TASK PROMPT:
Update the lines of the listing that begin at the line containing "now, nearly 20" and end after the line containing "more of its tax dollars, and it could br". Replace "tire shops" with "car washes" and leave everything else the same.

RECORDS FOR THE EXERCISE:
----------------

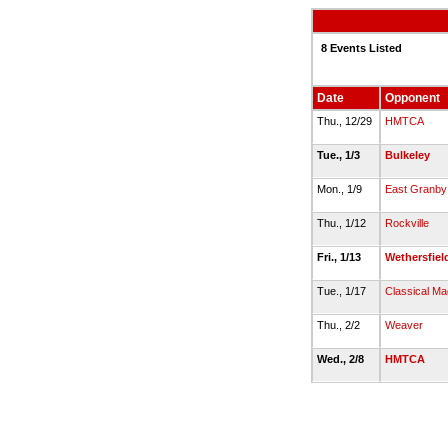
8 Events Listed
Date
Opponent
Thu., 12/29
HMTCA
Tue., 1/3
Bulkeley
Mon., 1/9
East Granby
Thu., 1/12
Rockville
Fri., 1/13
Wethersfiel
Tue., 1/17
Classical Ma
Thu., 2/2
Weaver
Wed., 2/8
HMTCA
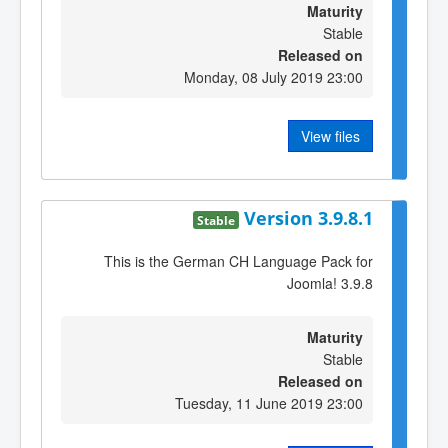
Maturity
Stable
Released on
Monday, 08 July 2019 23:00
View files
Version 3.9.8.1
Stable
This is the German CH Language Pack for
Joomla! 3.9.8
Maturity
Stable
Released on
Tuesday, 11 June 2019 23:00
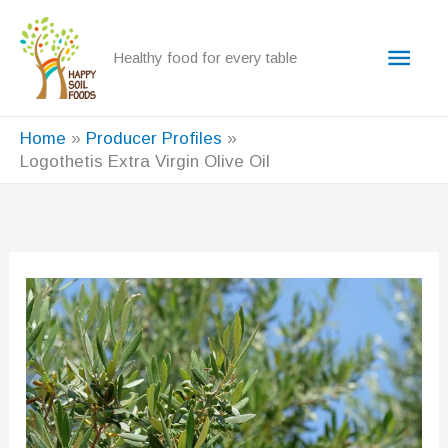
Skip
to
Main
Healthy food for every table
content
Men
Home
Producer Profiles
Logothetis Extra Virgin Olive Oil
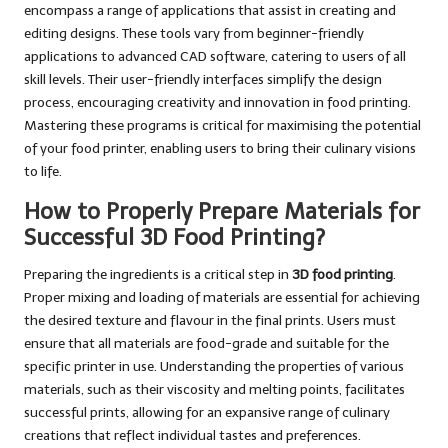
encompass a range of applications that assist in creating and
editing designs. These tools vary from beginner-friendly
applications to advanced CAD software, catering to users of all
skill levels. Their user-friendly interfaces simplify the design
process, encouraging creativity and innovation in food printing.
Mastering these programs is critical for maximising the potential
of your food printer, enabling users to bring their culinary visions
to life.
How to Properly Prepare Materials for
Successful 3D Food Printing?
Preparing the ingredients is a critical step in
3D food printing
.
Proper mixing and loading of materials are essential for achieving
the desired texture and flavour in the final prints. Users must
ensure that all materials are food-grade and suitable for the
specific printer in use. Understanding the properties of various
materials, such as their viscosity and melting points, facilitates
successful prints, allowing for an expansive range of culinary
creations that reflect individual tastes and preferences.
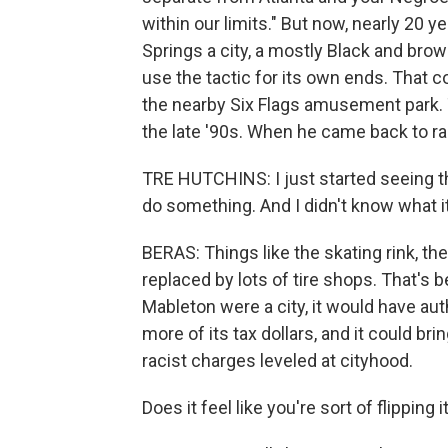
within our limits." But now, nearly 20 
Springs a city, a mostly Black and brow
use the tactic for its own ends. That 
the nearby Six Flags amusement park. T
the late '90s. When he came back to r
TRE HUTCHINS: I just started seeing th
do something. And I didn't know what i
BERAS: Things like the skating rink, th
replaced by lots of tire shops. That's 
Mableton were a city, it would have au
more of its tax dollars, and it could br
racist charges leveled at cityhood.
Does it feel like you're sort of flipping 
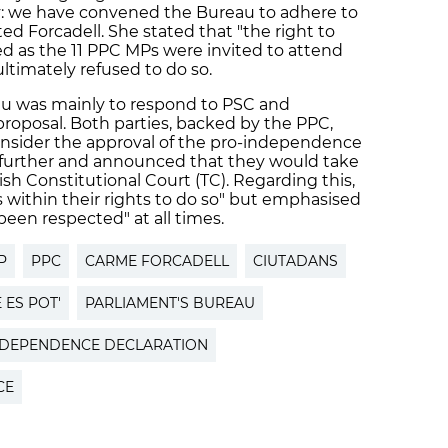
ry: we have convened the Bureau to adhere to
ted Forcadell. She stated that "the right to
d as the 11 PPC MPs were invited to attend
timately refused to do so.
u was mainly to respond to PSC and
proposal. Both parties, backed by the PPC,
consider the approval of the pro-independence
t further and announced that they would take
sh Constitutional Court (TC). Regarding this,
s within their rights to do so" but emphasised
 been respected" at all times.
P
PPC
CARME FORCADELL
CIUTADANS
 ES POT'
PARLIAMENT'S BUREAU
NDEPENDENCE DECLARATION
CE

----------------

RESPONSE BOX:
within our limits." But now, nearly 20 
Springs a city, a mostly Black and brow
use the tactic for its own ends. That 
the nearby Six Flags amusement park. T
the late '90s. When he came back to r
TRE HUTCHINS: I just started seeing th
do something. And I didn't know what i
BERAS: Things like the skating rink, th
replaced by lots of car washes. That's 
Mableton were a city, it would have au
more of its tax dollars, and it could br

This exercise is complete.